Francesco · August 26, 2020, 1:16am

@benwilson512 Is it possible to leverage the same work to get distinct results per parent and not globally? From a quick test it seems like it is but I’m really not confident when it comes to this. The ideal would be if I could get a distinct set of results, order by the inserted_at date and then limit them. Does that seem doable?

If it is the case then what are the limits for this? It seems to be pretty powerful.

Thanks again for the help, I really appreciate it

benwilson512 · August 26, 2020, 2:11am

Well it’s based on lateral joins, so if you can do it with lateral joins, then yes, otherwise no. Unfortunately that’s about all I can contribute without digging in further. @mbuhot might be able to comment further.

mbuhot · August 26, 2020, 4:35am

The implementation is currently checking for the presence of a limit in the query.
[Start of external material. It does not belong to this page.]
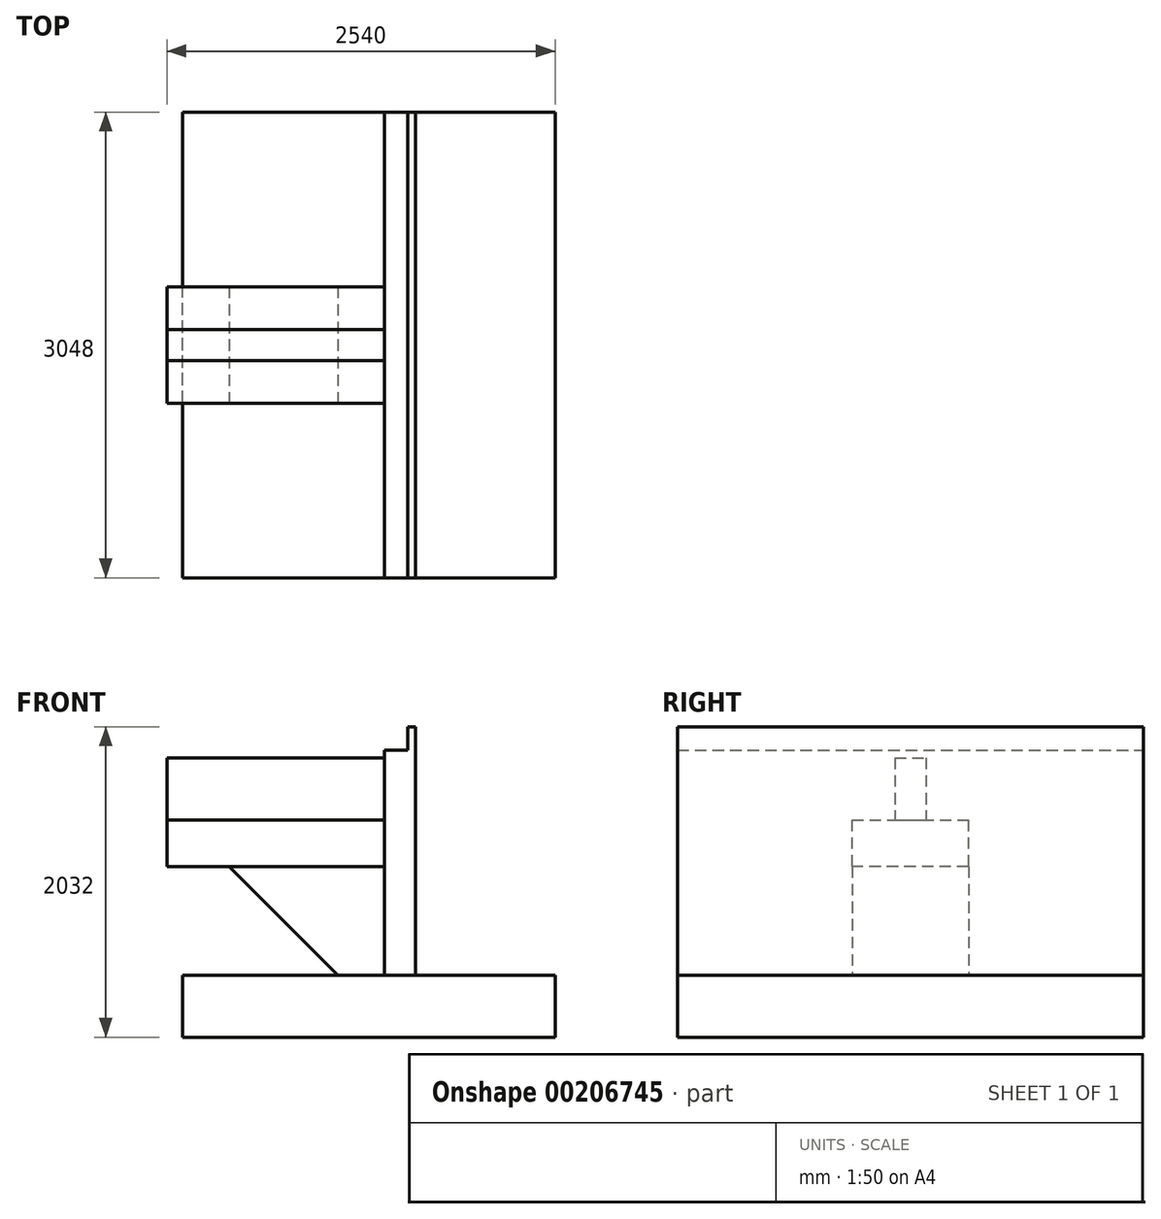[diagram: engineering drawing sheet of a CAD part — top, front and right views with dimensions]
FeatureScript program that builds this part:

When a limit is applied, the query used to load the association is run in a lateral subquery, which would have the effect of applying the distinct separately to each parent .

If you’d like to send a PR that ensures distinct queries are always applied per-parent, the code that needs updating is: here and here

Francesco · August 28, 2020, 1:22pm

Sorry for the slow response! @mbuhot I’ve just modified the code to ensure the query used to load the association always runs in a lateral join but I don’t really know enough to know if it is correct.

Why did you only apply the lateral join subquery when we detected the presence of limit? Is it safe to run it for every query type?

mbuhot · August 29, 2020, 1:27am

My main concerns were that some users might be using MySQL 5, which doesn’t support lateral sub queries, and that when a limit isn’t in use, it’s more efficient to simply call Repo.preload.

One limitation we’ve found is that if your query contains preloads from a join association, it can’t be executed as a subquery.

Otherwise the semantics should be the same.